他為了四妹妹的事焦頭爛額,要不是一早看到鄭四在喝悶酒發酒瘋,他連這事這都不知道。他是想著鄭四妹子的事和諾姐兒太像了,說不定顧知灼也能把人救過來。
「這樣吧。」顧以燦道,「你把咱們的人全都叫出來,就叫去……」
這諾大的京城就沒有紈絝們不知道的事。
顧知灼接口道:「我記得貓兒街的茶館旁有一家酒樓,就去那裡。」
「好。」
周六郎匆匆跑了,顧以燦先回院子寫了一封信讓飛鴿傳書送去軍營,交代齊拂讓鐵匠依圖紙把軸承什麼的打出來,兄妹倆再一塊兒出了門。

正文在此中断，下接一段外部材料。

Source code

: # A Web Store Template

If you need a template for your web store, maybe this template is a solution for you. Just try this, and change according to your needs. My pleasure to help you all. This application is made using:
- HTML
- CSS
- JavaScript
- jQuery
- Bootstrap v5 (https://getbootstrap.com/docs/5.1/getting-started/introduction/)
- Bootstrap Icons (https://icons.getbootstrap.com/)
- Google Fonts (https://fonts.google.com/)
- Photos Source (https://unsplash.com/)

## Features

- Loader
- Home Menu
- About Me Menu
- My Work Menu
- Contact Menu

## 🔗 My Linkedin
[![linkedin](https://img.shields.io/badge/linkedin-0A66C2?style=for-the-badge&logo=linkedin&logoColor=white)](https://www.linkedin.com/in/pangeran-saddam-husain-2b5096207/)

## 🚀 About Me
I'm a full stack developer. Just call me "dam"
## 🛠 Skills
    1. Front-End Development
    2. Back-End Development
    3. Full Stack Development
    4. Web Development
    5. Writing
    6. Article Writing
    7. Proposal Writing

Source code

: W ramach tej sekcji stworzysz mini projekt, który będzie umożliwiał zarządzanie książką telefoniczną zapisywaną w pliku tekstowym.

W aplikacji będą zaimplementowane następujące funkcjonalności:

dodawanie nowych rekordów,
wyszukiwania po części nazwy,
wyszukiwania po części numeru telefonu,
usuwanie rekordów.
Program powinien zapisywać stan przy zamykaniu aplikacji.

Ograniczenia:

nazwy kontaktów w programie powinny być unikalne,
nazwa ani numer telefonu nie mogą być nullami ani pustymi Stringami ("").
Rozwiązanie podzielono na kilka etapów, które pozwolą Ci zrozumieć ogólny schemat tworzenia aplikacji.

貓兒街上的茶館還是一攤碎石沒來得及清理,但壓在亂石下的張秀才已經被搬走了,只留下了一灘鮮血。周圍的小攤絲毫沒有受到影響,人來人往,絡繹不絕。
兄妹倆先去了酒館,要了兩間二樓的雅座,讓小二把中間的隔斷打開。顧知灼憑欄坐在窗邊,目光落向對面算命攤的幌子,上頭的「算卦」二字,都多了一個勾,讓她不由多看了幾眼。
算命攤上坐了一個老瞎子,生意似乎還不錯,剛走一個客人就又來了一個。
「燦哥,姐!」
不多時,未及弱冠的少年郎們陸續都來了。
顧以燦一聲令下,周六郎負責傳達,一個個來得飛快。他們都是一塊兒去晉王府打過架的,見到顧知灼的時候一口一個「姐」叫得親熱極了。
他們進了雅座,在八仙桌圍坐了一圈,坐不下的,就拖了一把圓凳坐到窗邊,嘻嘻哈哈說著話。
鄭四醉的不成樣,搖搖晃晃地過來後,往八仙桌上一趴,也不知道是睡了還是醒著。
「是這樣的。」
顧知灼用指尖輕叩了兩下太師椅的扶手,四周頓時安靜了下來。